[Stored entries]
____
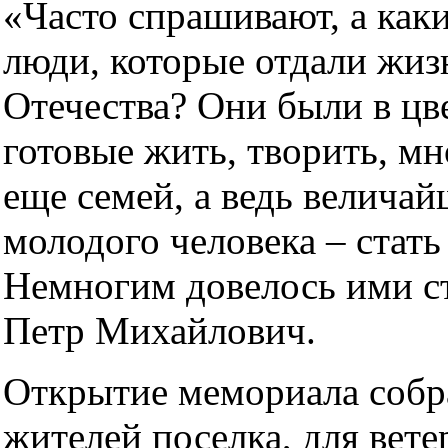
«Часто спрашивают, а как
люди, которые отдали жиз
Отечества? Они были в цв
готовые жить, творить, мн
еще семей, а ведь величай
молодого человека – стать
Немногим довелось ими ст
Петр Михайлович.
Открытие мемориала собр
жителей поселка, для вет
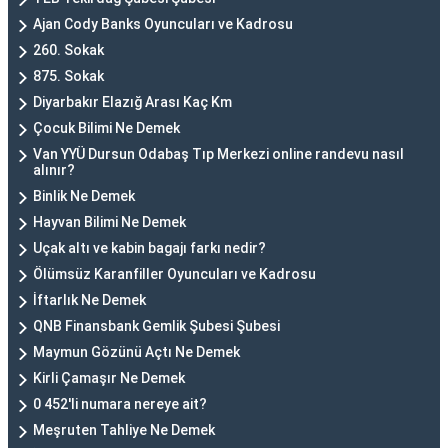
Ajan Cody Banks Oyuncuları ve Kadrosu
260. Sokak
875. Sokak
Diyarbakır Elazığ Arası Kaç Km
Çocuk Bilimi Ne Demek
Van YYÜ Dursun Odabaş Tıp Merkezi online randevu nasıl
alınır?
Binlik Ne Demek
Hayvan Bilimi Ne Demek
Uçak altı ve kabin bagajı farkı nedir?
Ölümsüz Karanfiller Oyuncuları ve Kadrosu
İftarlık Ne Demek
QNB Finansbank Gemlik Şubesi Şubesi
Maymun Gözünü Açtı Ne Demek
Kirli Çamaşır Ne Demek
0 452'li numara nereye ait?
Meşruten Tahliye Ne Demek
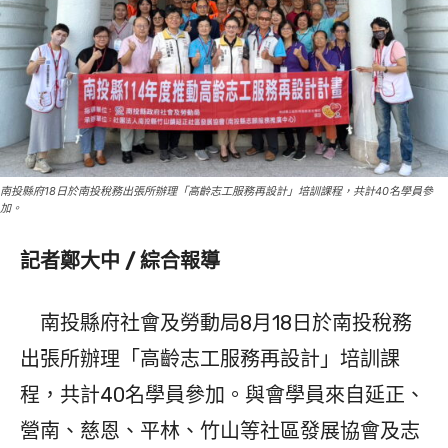
南投縣府18日於南投稅務出張所辦理「高齡志工服務再設計」培訓課程，共計40名學員參
加。
記者鄭大中 / 綜合報導
南投縣府社會及勞動局8月18日於南投稅務
出張所辦理「高齡志工服務再設計」培訓課
程，共計40名學員參加。與會學員來自延正、
營南、慈恩、平林、竹山等社區發展協會及志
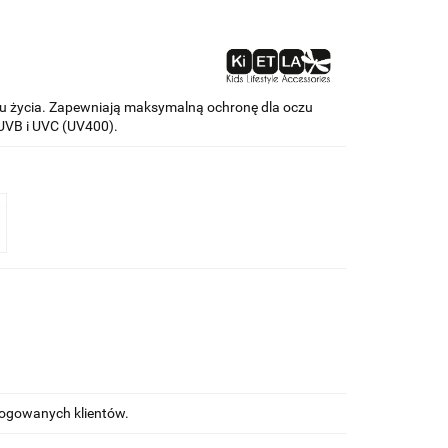
oku życia. Zapewniają maksymalną ochronę dla oczu
UVB i UVC (UV400).
alogowanych klientów.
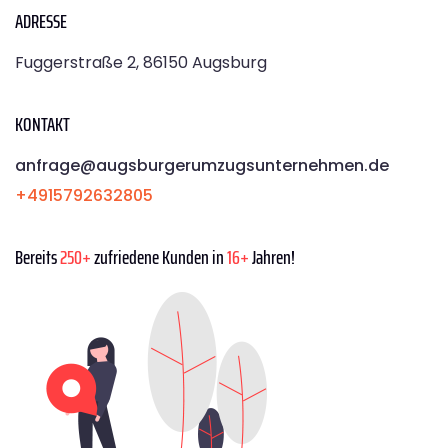
ADRESSE
Fuggerstraße 2, 86150 Augsburg
KONTAKT
anfrage@augsburgerumzugsunternehmen.de
+4915792632805
Bereits
250+
zufriedene Kunden in
16+
Jahren!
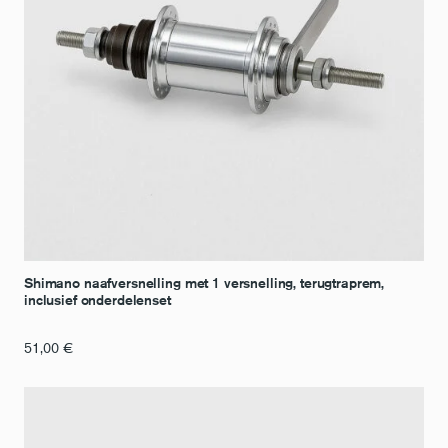
Shimano naafversnelling met 1 versnelling, terugtraprem,
inclusief onderdelenset
51,00
€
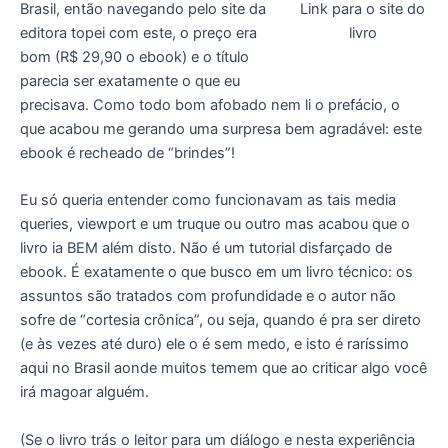
Brasil, então navegando pelo site da
Link para o site do
editora topei com este, o preço era
livro
bom (R$ 29,90 o ebook) e o título
parecia ser exatamente o que eu
precisava. Como todo bom afobado nem li o prefácio, o
que acabou me gerando uma surpresa bem agradável: este
ebook é recheado de “brindes”!
Eu só queria entender como funcionavam as tais media
queries, viewport e um truque ou outro mas acabou que o
livro ia BEM além disto. Não é um tutorial disfarçado de
ebook. É exatamente o que busco em um livro técnico: os
assuntos são tratados com profundidade e o autor não
sofre de “cortesia crônica”, ou seja, quando é pra ser direto
(e às vezes até duro) ele o é sem medo, e isto é raríssimo
aqui no Brasil aonde muitos temem que ao criticar algo você
irá magoar alguém.
(Se o livro trás o leitor para um diálogo e nesta experiência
____
• [WHAT IS NEEDED]
Your reply should consist solely of the lines above, from the opening line through the line with "жителей поселка, для вет", reproduced exactly and without pictures.

• [ANSWER SPACE]
«Часто спрашивают, а как
люди, которые отдали жиз
Отечества? Они были в цв
готовые жить, творить, мн
еще семей, а ведь величай
молодого человека – стать
Немногим довелось ими ст
Петр Михайлович.
Открытие мемориала собр
жителей поселка, для вет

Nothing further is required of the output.